3 Element Vectors in Memory

I’m converting some particle system code from using OpenGL shaders to update particle positions. This code currently stores the positions and velocities of particles as 3 element floating point vectors, and uses vec3’s to do the calculation.

Looking at the OpenCL spec I notice that vectors can only be sized in powers of 2. This isn’t a great hardship in the actual calculation, as I understand most hardware would have 128 bit vectors anyway, so I shouldn’t get a penalty. I would be specifying a third more work for a scalar architecture, but I’d hope that could be pruned if a compiler sees I’m not using the result.

The problem is reading the data into the kernel. Is there a nice way of getting the data in/out a single access, or am I resigned to doing something like:

__kernel particle (global float * positions, global float * velocities) {
    int idx = get_global_id(0) * 3;
    float4 position = (float4) (positions[idx +0], positions[idx +1], positions[idx +2], 1.0)
    float4 velocity = (float4) (velocities[idx +0], velocities[idx +1], velocities[idx +2], 0.0)

    .....

    positions[idx +0] = position.x;
    positions[idx +1] = position.y;
    positions[idx +2] = position.z;
    velocities[idx +0] = velocity.x;
    velocities[idx +1] = velocity.y;
    velocities[idx +2] = velocity.z;
}

I’d like to keep the 3 element structure in memory to avoid a 33% increase in memory for no gain.

Paul

This may be more suitable in one of the other forums, but they don’t seem to be active. If the moderators want to move the thread that’s fine by me.
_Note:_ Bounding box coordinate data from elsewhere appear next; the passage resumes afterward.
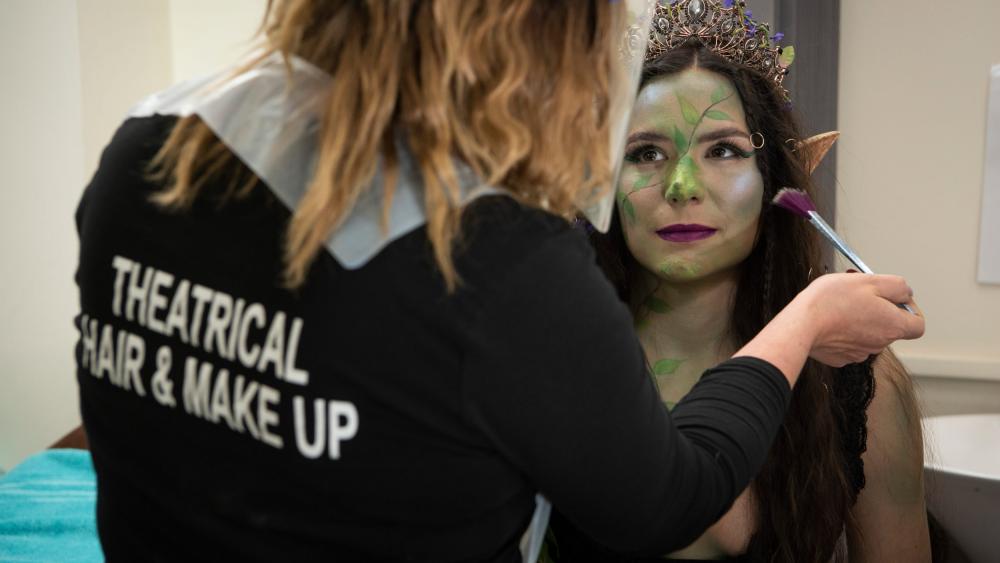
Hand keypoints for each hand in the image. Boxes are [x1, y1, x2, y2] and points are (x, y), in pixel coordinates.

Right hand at [797, 273, 923, 366]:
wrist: (801, 325)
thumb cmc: (832, 301)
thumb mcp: (870, 280)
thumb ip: (897, 286)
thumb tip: (906, 293)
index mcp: (893, 325)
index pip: (918, 324)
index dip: (910, 309)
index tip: (894, 298)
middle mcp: (881, 343)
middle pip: (889, 326)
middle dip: (878, 309)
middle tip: (858, 294)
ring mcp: (860, 353)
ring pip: (868, 334)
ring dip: (859, 320)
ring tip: (840, 305)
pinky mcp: (841, 357)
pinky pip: (849, 343)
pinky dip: (843, 332)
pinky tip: (830, 321)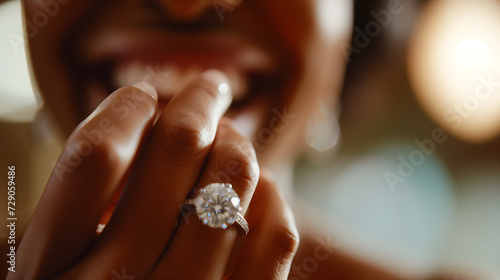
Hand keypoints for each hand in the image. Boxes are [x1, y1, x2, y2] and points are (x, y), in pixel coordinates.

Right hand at [9, 70, 298, 279]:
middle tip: (208, 87)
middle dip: (197, 102)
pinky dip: (272, 197)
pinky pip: (275, 237)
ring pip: (231, 185)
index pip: (93, 156)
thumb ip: (83, 206)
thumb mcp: (58, 264)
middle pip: (175, 153)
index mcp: (50, 270)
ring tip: (230, 136)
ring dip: (236, 145)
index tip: (144, 94)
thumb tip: (148, 124)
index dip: (125, 109)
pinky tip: (258, 185)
CL 1.0 doesn’t support 3-element vectors. You have several options: take the 33% hit up front and transfer 4-element vectors to the GPU, transfer the data as 3-element vectors and then write your kernels to access it manually as such, or transfer the data as 3-element vectors and run a kernel that unpacks it on the GPU.

The optimal solution will depend on the amount of data you need to transfer and the speedup from using float4 types vs. float types on a given architecture. (E.g., on AMD you will see a big win using a float4 so options 1 or 3 are probably worth it, on Nvidia it will be less, but un-aligned memory accesses may not be readily coalesced so it’s not clear.)